= Private placement =

Funding round for chosen investors

Private placement or non-public offering is a funding round of securities which are sold not through a public offering, but rather through a private offering, mostly to a small number of chosen investors. Generally, these investors include friends and family, accredited investors, and institutional investors. Placement agents help find investors.

PIPE (Private Investment in Public Equity) deals are one type of private placement. SEDA (Standby Equity Distribution Agreement) is also a form of private placement. They are considered to present lower transaction costs for the issuer than public offerings.
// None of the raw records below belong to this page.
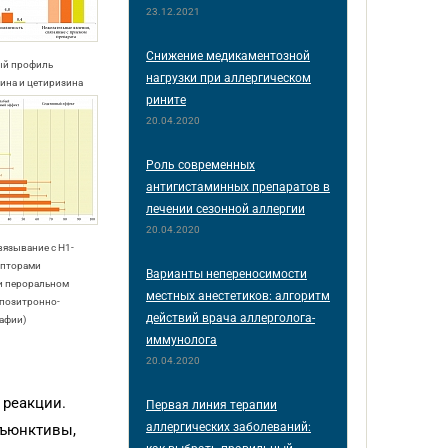
23.12.2021
Снижение медикаментозной
ый профиль
нагрузки при аллергическом
ина и цетиризина
рините
20.04.2020
Роль современных
антигистаминных препаратов в
лечении сезонной аллергии
20.04.2020
вязывание с Η1-
епторами
Варианты непереносимости
и пероральном
местных анестетиков: алгоритм
 позитронно-
действий врача аллерголога-
афии)
иммунолога
20.04.2020
 реакции.
Первая линия терапии
аллергических заболеваний:
нъюнктивы,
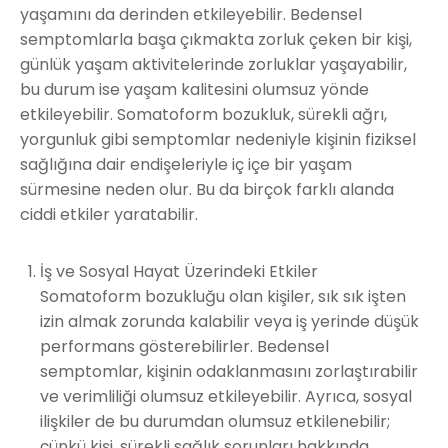
yaşamını da derinden etkileyebilir. Bedensel
semptomlarla başa çıkmakta zorluk çeken bir kişi,
günlük yaşam aktivitelerinde zorluklar yaşayabilir,
bu durum ise yaşam kalitesini olumsuz yönde
etkileyebilir. Somatoform bozukluk, sürekli ağrı,
yorgunluk gibi semptomlar nedeniyle kişinin fiziksel
sağlığına dair endişeleriyle iç içe bir yaşam
sürmesine neden olur. Bu da birçok farklı alanda
ciddi etkiler yaratabilir.
İş ve Sosyal Hayat Üzerindeki Etkiler
Somatoform bozukluğu olan kişiler, sık sık işten
izin almak zorunda kalabilir veya iş yerinde düşük
performans gösterebilirler. Bedensel
semptomlar, kişinin odaklanmasını zorlaştırabilir
ve verimliliği olumsuz etkileyebilir. Ayrıca, sosyal
ilişkiler de bu durumdan olumsuz etkilenebilir;
çünkü kişi, sürekli sağlık sorunları hakkında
Since private placements are not offered to the general public, they are prospectus exempt. Instead, they are issued through an offering memorandum. Private placements require administrative management and are typically sold through financial institutions such as investment banks. Online platforms are also used to manage the process and connect with potential investors.

==In the United States==
Although these placements are subject to the Securities Act of 1933, the securities offered do not have to be registered with the Securities and Exchange Commission if the issuance of the securities conforms to an exemption from registrations as set forth in the Securities Act of 1933 and the associated SEC rules put into effect. Most private placements are offered under the Rules known as Regulation D. Different rules under Regulation D provide stipulations for offering a Private Placement, such as required financial criteria for investors or solicitation allowances. Private placements may typically consist of offers of common stock or preferred stock or other forms of membership interests, warrants or promissory notes (including convertible promissory notes), bonds, and purchasers are often institutional investors such as banks, insurance companies or pension funds. Common exemptions from the Securities Act of 1933 allow an unlimited number of accredited investors to purchase securities in an offering. Generally, accredited investors are those with a net worth in excess of $1 million or annual income exceeding $200,000 or $300,000 combined with a spouse. Under these exemptions, no more than 35 non-accredited investors may participate in a private placement. In most cases, all investors must have sufficient financial knowledge and experience to be capable of evaluating the risks and merits of investing in a company.

==Rankings==

Equity & Equity-related (AM1) - Q2 2024^{[update]}
| Placement Agents | 2024 Rank | 2023 Rank | Proceeds | Market Sh (%) | Market Share Ch. |
|---|---|---|---|---|---|
| JP Morgan & Co | 1 | 1 | 6,402 | 16.0 | -1.2 |
| Citi | 2 | 8 | 4,577 | 11.4 | 7.9 |
| Goldman Sachs & Co | 3 | 4 | 4,144 | 10.3 | 1.0 |
| BofA Securities Inc | 4 | 5 | 3,024 | 7.5 | -0.9 |
| Morgan Stanley | 5 | 2 | 2,705 | 6.7 | -6.3 |
| Barclays | 6 | 7 | 2,680 | 6.7 | 3.0 |
| Wells Fargo & Co | 7 | 13 | 1,875 | 4.7 | 2.7 |
| HSBC Holdings PLC | 8 | 12 | 1,762 | 4.4 | 2.3 |
| TD Securities Inc | 9 | 35 | 1,004 | 2.5 | 2.2 |
| Mizuho Financial Group | 10 | 9 | 668 | 1.7 | -0.8 |

Proceeds are year-over-year change in millions of USD. The industry total was $40,106 million.